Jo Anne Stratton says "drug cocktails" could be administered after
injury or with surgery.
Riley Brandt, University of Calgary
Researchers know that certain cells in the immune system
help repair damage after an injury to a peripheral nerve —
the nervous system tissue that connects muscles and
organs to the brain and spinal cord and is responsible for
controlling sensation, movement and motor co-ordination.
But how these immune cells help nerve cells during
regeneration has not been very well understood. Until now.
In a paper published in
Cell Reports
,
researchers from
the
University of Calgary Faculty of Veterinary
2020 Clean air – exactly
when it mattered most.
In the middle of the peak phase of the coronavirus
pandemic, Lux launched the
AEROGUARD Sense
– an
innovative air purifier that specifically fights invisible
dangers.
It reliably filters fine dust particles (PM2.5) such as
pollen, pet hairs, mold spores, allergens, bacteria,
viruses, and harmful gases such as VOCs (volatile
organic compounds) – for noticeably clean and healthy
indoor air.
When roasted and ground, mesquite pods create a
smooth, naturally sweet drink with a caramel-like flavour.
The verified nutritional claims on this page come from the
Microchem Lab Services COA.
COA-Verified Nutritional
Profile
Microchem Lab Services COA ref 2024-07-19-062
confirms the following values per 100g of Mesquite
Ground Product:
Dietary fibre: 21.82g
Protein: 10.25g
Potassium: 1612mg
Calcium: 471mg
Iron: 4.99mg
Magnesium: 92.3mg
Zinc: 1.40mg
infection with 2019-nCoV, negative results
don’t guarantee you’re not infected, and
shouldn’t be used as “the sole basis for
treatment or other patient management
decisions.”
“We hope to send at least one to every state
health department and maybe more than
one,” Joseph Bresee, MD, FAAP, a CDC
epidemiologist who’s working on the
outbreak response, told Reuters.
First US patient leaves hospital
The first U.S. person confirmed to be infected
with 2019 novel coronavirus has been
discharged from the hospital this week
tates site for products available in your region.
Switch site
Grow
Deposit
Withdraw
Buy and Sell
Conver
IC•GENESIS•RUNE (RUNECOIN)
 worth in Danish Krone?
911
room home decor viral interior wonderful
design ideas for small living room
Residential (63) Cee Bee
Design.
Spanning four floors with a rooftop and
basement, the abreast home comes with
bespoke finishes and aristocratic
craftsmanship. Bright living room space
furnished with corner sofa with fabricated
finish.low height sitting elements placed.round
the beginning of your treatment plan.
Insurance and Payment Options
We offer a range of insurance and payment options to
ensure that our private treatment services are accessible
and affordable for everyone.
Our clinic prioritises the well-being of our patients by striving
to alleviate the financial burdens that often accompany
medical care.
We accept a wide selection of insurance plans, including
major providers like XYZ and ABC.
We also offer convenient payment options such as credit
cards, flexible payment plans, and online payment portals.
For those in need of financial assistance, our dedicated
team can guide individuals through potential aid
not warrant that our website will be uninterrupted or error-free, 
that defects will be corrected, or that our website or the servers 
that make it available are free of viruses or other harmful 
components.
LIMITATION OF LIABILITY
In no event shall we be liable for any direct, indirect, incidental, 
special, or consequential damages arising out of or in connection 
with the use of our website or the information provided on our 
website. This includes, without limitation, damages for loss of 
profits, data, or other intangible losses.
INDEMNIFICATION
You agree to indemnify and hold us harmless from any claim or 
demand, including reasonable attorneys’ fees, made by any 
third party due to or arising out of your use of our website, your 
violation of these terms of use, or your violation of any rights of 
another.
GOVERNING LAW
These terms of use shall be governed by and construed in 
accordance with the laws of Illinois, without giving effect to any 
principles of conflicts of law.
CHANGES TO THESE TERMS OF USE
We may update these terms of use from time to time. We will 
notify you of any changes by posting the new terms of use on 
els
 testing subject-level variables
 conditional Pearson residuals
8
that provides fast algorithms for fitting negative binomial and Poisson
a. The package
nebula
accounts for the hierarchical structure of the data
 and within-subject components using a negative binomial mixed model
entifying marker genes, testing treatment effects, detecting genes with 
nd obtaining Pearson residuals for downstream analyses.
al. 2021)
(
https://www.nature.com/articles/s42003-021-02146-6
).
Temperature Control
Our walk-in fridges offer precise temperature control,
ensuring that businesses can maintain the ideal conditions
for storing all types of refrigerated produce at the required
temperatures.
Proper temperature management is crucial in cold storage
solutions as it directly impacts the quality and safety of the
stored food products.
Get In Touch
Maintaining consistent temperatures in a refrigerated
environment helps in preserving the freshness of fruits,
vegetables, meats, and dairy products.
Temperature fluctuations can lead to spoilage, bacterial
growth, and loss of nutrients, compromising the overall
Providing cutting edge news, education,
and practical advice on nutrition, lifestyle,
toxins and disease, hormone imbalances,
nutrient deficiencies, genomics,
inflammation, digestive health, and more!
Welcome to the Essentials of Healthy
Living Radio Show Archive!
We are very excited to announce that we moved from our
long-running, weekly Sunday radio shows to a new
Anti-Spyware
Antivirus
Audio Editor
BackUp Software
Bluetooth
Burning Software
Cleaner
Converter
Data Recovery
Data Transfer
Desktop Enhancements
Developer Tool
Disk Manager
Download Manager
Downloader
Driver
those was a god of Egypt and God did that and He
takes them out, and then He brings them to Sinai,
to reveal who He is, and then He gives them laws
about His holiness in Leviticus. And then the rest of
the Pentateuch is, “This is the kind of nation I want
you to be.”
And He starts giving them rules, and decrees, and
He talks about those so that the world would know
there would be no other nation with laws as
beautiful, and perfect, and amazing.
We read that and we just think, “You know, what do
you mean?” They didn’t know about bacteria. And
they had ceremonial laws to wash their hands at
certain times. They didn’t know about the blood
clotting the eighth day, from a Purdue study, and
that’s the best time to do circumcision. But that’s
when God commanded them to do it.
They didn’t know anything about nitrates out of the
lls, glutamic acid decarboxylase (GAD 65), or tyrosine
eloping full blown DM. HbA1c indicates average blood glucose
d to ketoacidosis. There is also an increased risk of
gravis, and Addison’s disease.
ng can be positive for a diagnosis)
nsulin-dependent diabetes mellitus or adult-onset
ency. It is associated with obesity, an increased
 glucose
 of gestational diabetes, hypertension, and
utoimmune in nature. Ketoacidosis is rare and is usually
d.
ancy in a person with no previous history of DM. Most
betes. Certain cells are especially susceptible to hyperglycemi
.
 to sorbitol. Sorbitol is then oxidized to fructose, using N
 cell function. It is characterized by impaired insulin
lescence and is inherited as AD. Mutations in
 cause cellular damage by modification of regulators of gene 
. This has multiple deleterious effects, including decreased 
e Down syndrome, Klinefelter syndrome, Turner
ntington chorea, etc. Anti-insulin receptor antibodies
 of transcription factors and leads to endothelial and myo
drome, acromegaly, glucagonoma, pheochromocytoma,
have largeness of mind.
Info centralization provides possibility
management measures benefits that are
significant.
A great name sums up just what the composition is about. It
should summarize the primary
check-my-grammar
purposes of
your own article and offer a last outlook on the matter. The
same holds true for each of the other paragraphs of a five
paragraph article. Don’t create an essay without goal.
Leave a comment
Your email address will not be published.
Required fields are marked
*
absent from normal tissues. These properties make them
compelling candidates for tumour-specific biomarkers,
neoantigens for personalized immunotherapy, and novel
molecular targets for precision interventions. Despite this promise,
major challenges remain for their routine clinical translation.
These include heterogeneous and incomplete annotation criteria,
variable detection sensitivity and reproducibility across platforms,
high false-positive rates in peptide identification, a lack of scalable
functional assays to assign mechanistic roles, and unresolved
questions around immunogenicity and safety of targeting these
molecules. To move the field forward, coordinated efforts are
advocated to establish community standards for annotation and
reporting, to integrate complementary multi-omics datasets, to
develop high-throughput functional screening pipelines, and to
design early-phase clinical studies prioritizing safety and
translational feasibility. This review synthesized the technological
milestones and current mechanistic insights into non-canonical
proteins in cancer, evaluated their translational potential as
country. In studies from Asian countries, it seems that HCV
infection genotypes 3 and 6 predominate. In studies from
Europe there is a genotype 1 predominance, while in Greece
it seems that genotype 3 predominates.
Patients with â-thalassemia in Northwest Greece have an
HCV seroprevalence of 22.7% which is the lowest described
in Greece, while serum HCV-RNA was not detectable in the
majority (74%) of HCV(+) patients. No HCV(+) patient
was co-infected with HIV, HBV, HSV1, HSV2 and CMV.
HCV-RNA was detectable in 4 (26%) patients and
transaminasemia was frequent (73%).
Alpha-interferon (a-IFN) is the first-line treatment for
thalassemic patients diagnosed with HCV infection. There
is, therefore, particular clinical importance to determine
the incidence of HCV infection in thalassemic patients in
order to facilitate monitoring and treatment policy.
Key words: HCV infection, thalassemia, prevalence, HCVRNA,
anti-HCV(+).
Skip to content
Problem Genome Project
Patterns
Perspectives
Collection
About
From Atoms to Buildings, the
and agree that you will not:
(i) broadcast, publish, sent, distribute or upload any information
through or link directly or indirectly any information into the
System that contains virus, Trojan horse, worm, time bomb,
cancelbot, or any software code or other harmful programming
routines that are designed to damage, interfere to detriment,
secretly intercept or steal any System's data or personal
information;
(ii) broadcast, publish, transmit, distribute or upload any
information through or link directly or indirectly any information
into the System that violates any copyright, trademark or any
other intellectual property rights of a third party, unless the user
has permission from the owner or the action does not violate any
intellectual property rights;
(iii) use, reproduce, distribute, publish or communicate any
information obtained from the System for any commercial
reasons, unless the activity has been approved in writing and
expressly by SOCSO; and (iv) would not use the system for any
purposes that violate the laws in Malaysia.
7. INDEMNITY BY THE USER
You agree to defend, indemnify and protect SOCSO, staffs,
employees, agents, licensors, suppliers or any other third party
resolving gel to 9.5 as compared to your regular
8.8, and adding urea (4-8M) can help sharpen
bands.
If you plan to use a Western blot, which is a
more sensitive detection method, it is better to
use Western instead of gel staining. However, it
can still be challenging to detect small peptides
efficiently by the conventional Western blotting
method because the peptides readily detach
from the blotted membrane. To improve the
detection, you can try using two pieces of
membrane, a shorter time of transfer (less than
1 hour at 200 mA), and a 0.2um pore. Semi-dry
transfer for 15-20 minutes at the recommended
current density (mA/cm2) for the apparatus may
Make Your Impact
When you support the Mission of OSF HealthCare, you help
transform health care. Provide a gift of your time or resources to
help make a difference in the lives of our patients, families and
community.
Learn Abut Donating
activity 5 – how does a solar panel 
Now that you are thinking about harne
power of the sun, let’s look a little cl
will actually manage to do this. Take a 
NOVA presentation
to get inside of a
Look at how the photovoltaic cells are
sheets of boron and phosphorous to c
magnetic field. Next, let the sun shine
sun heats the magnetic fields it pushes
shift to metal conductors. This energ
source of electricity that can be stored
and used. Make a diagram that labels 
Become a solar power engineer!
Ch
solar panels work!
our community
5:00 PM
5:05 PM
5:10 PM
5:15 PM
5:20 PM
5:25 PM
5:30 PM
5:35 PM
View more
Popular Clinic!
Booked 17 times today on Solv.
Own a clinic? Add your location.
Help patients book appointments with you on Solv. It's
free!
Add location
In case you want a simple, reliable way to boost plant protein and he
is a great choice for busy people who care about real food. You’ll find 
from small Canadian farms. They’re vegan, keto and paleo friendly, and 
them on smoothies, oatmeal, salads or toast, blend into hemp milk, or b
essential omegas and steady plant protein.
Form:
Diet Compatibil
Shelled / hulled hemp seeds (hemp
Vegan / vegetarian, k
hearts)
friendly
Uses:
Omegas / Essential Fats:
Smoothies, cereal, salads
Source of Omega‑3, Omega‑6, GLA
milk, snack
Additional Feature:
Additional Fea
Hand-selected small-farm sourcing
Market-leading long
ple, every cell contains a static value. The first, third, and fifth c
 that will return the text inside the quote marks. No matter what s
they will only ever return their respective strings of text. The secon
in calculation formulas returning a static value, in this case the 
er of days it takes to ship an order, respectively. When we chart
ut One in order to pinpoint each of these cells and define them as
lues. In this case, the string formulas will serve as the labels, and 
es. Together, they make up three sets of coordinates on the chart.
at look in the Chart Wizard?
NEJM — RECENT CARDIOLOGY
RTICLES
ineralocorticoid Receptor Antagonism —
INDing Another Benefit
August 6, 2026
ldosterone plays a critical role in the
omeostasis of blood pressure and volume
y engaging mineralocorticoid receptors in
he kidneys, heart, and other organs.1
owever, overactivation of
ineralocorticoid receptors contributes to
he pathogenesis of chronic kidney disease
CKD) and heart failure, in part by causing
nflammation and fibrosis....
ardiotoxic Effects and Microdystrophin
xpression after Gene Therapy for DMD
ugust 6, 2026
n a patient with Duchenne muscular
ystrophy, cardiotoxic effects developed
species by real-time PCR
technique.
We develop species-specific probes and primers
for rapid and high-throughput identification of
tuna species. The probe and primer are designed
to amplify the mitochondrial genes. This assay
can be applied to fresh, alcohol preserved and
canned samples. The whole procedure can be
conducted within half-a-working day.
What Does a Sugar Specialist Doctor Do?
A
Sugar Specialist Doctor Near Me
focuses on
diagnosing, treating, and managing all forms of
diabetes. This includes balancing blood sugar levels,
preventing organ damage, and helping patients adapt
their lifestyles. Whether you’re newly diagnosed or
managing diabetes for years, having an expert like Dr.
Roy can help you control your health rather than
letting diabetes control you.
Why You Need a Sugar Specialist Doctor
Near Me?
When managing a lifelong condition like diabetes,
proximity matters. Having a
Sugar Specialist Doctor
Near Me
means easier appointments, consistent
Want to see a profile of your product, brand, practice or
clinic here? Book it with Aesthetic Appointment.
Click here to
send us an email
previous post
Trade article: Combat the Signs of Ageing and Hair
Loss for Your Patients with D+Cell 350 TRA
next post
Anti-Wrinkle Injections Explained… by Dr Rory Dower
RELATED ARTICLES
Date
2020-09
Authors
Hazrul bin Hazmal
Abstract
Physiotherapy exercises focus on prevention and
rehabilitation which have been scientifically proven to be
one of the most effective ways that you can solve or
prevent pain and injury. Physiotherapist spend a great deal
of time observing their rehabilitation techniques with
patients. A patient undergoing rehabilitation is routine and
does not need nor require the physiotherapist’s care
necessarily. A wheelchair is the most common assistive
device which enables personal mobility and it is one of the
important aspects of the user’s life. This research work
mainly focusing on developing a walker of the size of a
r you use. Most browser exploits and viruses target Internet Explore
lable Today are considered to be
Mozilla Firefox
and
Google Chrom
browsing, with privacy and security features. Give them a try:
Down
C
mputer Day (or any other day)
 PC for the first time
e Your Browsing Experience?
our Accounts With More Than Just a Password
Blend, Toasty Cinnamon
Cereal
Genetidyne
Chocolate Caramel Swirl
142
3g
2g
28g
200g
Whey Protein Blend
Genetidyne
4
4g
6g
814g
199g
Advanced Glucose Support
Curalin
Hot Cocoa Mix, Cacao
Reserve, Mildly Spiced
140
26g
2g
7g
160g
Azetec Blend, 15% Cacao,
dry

# [WHAT THE TASK ASKS]
Scan the records above for lines with the word "stored". Then report how many there are, as a bare number.

# [TASK SOLUTION]
2